RIP

I was speaking with a friend over coffee on Saturday. We were talking about books and movies and politics as I do with most of my friends. But then the conversation shifted to music and musicals and operas. I was out of depth. I felt excited and challenged in a good way though, because suddenly I had something new I wanted to learn and in the following few days, I did learn some fascinating facts about music... :) 

Going back, On Saturday, I came home and as I was journaling, I was wondering why I hadn't really learned to pummel the depths of music. I just ‘passively' listen to everyone from 'Black Eye Peas' to BoneyM to Beethoven to Bach. I remember when I was a kid my mother did everything she could do to get me to have piano lessons. She even arranged for a tutor to come home and teach me. My naive rationale to not wanting to learn the music lessons was, "I have a mind that is keener than my ear. So it makes sense for me to invest in things that have to do with my thinking. I think learning music would take time away from my being able to accomplish something great with this mind of mine.” 

I preferred to be the master of one trade instead of being the jack of a bunch. I wanted to master all knowledge. My goal was to know everything about everything in life. Now, looking back, it just makes me smile at my own folly. I can't quite see that I accomplished anything of what I wanted to with my supposedly 'keen mind'. I had over-analyzed and misunderstood the benefits of learning music. Or maybe I was too lazy to invest in something that did not come naturally to me. Or maybe I was just too obsessed with a goal of wanting to know everything about everything. I missed an opportunity.

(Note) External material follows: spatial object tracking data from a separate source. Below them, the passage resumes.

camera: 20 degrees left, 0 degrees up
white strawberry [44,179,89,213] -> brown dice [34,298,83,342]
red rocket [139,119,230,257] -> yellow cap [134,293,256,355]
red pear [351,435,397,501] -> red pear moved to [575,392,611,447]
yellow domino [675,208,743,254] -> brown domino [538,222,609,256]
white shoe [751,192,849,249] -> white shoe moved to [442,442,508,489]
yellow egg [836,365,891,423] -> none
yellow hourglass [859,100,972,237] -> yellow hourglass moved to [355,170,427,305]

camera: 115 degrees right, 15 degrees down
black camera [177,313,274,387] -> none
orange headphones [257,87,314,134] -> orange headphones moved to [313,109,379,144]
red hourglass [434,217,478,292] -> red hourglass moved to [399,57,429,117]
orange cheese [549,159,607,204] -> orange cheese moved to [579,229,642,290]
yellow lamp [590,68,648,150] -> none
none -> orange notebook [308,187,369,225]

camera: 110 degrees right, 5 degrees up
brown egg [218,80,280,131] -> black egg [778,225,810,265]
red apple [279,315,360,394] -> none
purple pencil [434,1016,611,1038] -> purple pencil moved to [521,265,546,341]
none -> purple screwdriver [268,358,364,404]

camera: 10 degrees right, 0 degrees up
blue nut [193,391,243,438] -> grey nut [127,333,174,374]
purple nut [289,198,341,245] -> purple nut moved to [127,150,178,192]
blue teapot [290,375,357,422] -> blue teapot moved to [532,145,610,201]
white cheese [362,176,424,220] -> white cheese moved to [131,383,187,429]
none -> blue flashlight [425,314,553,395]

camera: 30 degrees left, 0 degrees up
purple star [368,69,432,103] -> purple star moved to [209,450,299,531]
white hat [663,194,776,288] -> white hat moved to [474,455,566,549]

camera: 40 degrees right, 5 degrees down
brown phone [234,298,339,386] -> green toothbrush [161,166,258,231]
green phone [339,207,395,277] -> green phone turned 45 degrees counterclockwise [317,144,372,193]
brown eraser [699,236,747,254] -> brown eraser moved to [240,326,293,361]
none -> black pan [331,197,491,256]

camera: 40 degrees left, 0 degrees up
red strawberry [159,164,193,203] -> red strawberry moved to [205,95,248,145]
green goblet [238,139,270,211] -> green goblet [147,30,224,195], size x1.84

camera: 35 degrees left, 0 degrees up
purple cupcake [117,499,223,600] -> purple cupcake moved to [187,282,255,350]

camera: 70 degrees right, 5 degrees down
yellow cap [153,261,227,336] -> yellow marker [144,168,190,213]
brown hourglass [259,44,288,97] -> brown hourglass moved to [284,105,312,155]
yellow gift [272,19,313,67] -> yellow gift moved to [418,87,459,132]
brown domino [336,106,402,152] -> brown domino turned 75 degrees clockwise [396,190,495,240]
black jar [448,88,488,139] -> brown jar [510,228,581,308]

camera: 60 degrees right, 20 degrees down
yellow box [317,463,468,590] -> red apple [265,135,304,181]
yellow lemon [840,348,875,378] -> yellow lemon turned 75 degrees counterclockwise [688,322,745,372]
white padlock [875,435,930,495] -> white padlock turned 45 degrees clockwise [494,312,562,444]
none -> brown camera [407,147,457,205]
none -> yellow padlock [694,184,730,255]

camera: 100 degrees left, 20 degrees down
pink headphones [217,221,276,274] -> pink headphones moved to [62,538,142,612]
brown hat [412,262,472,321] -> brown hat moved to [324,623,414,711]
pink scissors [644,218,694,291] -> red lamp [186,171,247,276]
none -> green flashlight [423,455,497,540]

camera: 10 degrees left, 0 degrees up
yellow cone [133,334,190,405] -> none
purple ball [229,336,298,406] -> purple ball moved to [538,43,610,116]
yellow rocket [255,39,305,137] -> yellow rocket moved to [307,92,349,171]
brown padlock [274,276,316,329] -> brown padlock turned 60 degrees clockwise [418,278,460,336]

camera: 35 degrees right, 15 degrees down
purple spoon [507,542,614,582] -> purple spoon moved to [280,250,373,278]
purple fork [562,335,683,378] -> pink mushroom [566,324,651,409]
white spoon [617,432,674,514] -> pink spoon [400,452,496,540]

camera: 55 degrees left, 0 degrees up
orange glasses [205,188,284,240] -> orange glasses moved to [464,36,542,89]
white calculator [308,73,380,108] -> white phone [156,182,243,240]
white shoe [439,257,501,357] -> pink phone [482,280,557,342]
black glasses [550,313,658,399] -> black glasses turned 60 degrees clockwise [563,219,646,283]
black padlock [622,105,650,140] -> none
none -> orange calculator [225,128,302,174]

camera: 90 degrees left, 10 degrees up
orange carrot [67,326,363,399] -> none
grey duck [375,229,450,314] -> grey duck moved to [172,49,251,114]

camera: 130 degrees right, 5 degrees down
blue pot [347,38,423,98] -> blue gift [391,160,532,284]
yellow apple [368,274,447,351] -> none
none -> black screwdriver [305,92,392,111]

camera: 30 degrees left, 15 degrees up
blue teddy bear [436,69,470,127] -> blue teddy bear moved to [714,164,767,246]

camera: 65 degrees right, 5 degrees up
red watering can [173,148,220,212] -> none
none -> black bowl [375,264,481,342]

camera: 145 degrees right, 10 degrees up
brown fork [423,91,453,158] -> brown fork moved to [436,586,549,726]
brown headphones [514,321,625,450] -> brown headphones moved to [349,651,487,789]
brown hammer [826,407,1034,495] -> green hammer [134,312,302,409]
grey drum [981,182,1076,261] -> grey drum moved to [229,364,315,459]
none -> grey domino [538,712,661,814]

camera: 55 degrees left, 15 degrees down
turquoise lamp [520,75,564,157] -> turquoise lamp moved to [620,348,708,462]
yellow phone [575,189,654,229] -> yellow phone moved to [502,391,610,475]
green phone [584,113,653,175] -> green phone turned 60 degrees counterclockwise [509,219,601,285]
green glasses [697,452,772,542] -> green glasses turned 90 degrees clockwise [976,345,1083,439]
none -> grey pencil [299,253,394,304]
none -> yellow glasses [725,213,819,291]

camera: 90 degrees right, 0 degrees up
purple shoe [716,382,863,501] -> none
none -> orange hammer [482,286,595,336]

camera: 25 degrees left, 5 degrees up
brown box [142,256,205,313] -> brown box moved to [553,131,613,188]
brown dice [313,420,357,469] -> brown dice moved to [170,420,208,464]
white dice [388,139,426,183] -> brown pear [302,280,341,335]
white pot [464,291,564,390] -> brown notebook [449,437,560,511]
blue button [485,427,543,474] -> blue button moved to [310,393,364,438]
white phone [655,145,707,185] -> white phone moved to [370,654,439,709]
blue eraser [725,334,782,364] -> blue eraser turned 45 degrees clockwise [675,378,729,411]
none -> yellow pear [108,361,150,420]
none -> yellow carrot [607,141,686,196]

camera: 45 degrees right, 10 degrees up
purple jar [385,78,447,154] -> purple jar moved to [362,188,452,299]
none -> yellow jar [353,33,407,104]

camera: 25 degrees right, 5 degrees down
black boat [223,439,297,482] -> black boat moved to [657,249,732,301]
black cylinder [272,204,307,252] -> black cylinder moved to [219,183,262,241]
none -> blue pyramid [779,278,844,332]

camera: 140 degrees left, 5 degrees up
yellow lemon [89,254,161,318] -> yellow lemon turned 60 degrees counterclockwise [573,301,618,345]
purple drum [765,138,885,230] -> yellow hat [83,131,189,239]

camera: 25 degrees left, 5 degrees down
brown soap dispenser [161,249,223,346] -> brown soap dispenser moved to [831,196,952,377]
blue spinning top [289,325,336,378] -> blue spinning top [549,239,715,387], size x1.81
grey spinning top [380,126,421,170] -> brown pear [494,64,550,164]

Looking back, I see my life is filled with 'hits' and 'misses'. More misses than hits. :P There are things I should have done which I have left undone. There are things which I oughtn't have done which I have done. But at the end of the day, one thing I know is this. The marking on my tombstone will read 'Rests in Peace'. For, no matter what I did or did not do, or will do or won't do, I know that I'll ultimately be 'content' in the Lord. 

After all, this life is NOT about ME. All of life's a stage that belongs to the Lord. Men and Women play their parts to the heavenly audience that applaud the grandeur of the Master Director. It is not so much about what I accomplish in life (or my 'hits' and 'misses'). Life is really about me playing my part in the 'Story of the Lord', which at the worldly level is the story of His ‘covenant community’. Whatever my part, whether it be to be the CEO or the Cobbler, it shall all be done for the glory of the Lord the Master Director.

In life, we struggle in the ‘tension’ between ambition and moderation, taking initiative and doing what is right. We need to remember what our last line on the Stage would be – ‘Rests In Peace’. We’ll be supremely satisfied to see the Lord ultimately glorified on the Stage, the Cosmos. The Master Director will have brilliantly turned our ‘hits’ and ‘misses’ into a Cosmic Story-line that ultimate glorifies of His Name. We are PROMISED in the Scriptures that the Lord Himself shall be our REWARD. His glory would be so beautiful that we’ll be lost in adoration. We would be totally satisfied. We would ‘Rest in Peace’ with no regrets for having missed what we thought we didn't want to miss. 

When we pray and read the Bible, we have he foretaste of this PROMISED REWARD. We need to press hard towards the goal, looking forward at the PROMISED Reward as we have our little foretastes of it in the minor theophanies we experience in this life. My problem of not knowing everything about everything couldn't have had a better solution.